Saturday, December 1, 2007

Reflections on TFLTA Conference

So, I went to the Tennessee Foreign Language Teaching Association conference last month and I got some interesting ideas from teachers and a free bag that looks too much like a purse to use. There weren't any sessions for ESL teachers which was a downer, but I was able to attend most of the Spanish sessions and they were somewhat helpful.
Almost immediately as I walked into the conference area I was struck by how weird and awkward some language teachers can be. I mean, a lot of times I could spot a French teacher from three miles away by their clipped up hair and look of disdain for anything that moves and doesn't parlez francais. This is not to say that Spanish teachers fared much better. Wearing their ponchos and trying to speak Spanish to every Spanish speaking hotel worker was not a very clever disguise.
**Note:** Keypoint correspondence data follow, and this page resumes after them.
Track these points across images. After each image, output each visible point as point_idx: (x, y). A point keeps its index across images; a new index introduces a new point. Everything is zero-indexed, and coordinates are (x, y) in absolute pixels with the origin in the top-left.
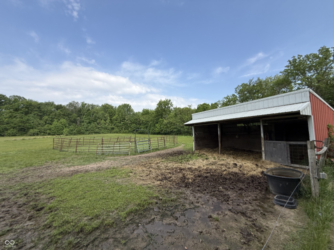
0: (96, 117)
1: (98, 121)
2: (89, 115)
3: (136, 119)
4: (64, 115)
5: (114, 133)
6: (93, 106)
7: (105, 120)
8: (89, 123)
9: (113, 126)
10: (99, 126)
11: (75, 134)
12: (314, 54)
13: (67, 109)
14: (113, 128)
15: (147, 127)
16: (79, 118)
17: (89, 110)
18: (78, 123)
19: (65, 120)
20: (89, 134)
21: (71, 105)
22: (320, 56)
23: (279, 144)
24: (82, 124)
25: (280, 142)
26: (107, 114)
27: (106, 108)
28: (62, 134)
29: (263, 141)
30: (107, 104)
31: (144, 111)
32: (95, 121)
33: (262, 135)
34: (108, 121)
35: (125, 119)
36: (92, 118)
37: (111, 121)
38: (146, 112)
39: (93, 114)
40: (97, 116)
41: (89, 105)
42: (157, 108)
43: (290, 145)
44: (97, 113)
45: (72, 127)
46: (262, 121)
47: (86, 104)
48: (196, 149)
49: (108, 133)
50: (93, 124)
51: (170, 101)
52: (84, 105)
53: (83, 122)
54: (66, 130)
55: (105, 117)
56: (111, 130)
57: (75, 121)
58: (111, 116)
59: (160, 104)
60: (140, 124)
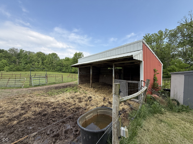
0: (31, 60)
1: (33, 63)
2: (26, 58)
3: (61, 63)
4: (5, 57)
5: (45, 71)
6: (30, 53)
7: (39, 63)
8: (26, 64)
9: (44, 67)
10: (33, 66)
11: (14, 71)
12: (156, 34)
13: (8, 53)
14: (44, 68)
15: (67, 69)
16: (18, 60)
17: (26, 55)
18: (17, 63)
19: (6, 61)
20: (26, 71)
21: (11, 50)
22: (159, 35)
23: (122, 82)
24: (20, 64)
25: (123, 80)
26: (40, 59)
27: (40, 54)
28: (3, 70)
29: (113, 80)
30: (41, 52)
31: (66, 58)
32: (30, 62)
33: (113, 75)
34: (40, 63)
35: (53, 63)
36: (28, 60)
37: (43, 63)
38: (67, 59)
39: (29, 58)
40: (33, 59)
41: (27, 52)
42: (74, 57)
43: (129, 83)
44: (33, 57)
45: (12, 66)
46: (114, 64)
47: (24, 51)
48: (79, 84)
49: (40, 71)
50: (28, 65)
51: (82, 53)
52: (22, 51)
53: (21, 63)
54: (6, 68)
55: (38, 60)
56: (43, 70)
57: (15, 62)
58: (43, 60)
59: (76, 55)
60: (63, 67)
I have to say that the only teachers I could not pick out were the German teachers (does Tennessee even know that German is a language?) and the Latin teachers who were surely debating correct verb conjugations in some poorly lit back room.
Cold coffee and stale doughnuts was our lot as we made our way through curriculum tables where peddlers tried to sell their wares. There was a look of urgency and desperation in their eyes which their false festivity could not hide. My best guess is that they were paid on commission to some degree and conferences like these were their cash crop. I do not know whether it is a stodgy individualist streak that I have or whether I truly believe I can do better, but I think that if I teach I would like to design my curriculum as I go. Perhaps that is what motivated me or maybe it was my lack of mad money that made me steer away from those tables as much as possible. Plus, I will be an ESL or EFL teacher and we all know how well funded they are. My curriculum will probably be some dusty old book from the 20's. "Alright class, let's translate the next sentence about Sally Joe and Billy at the speakeasy. Gee-golly wiz, that hooch sure is the bee's knees!"
Sadly the main difference in most of the sessions was the socioeconomic status of the students in the classes of the presenting teachers. The sessions ranged from a couple of public school teachers' ideas for using items from Dollar Stores in the classroom to an all girls Catholic school AP Spanish teacher's ideas for using authentic texts in preparation for reading exercises on the AP test. The flyswatter vocabulary game vs. meaningfully interacting with a real world news article. Dollar store items vs. a computer in the hands of every student. I would have loved to be in the Spanish class of the AP teacher who only used Spanish with her students and would make them translate in correspondance with their parents. That is a little more interesting than swatting the correct vocabulary word from the board.
I will probably never have the opportunity to teach in a setting where I will have much more funding than the dollar store teachers. I hear the stories of ESL classes held in janitorial closets taught by teachers who travel to eleven different schools a day for thirty minutes a piece and I wonder whether I could ever put up with teaching in the state of Tennessee.
Perhaps I should start buying flyswatters now.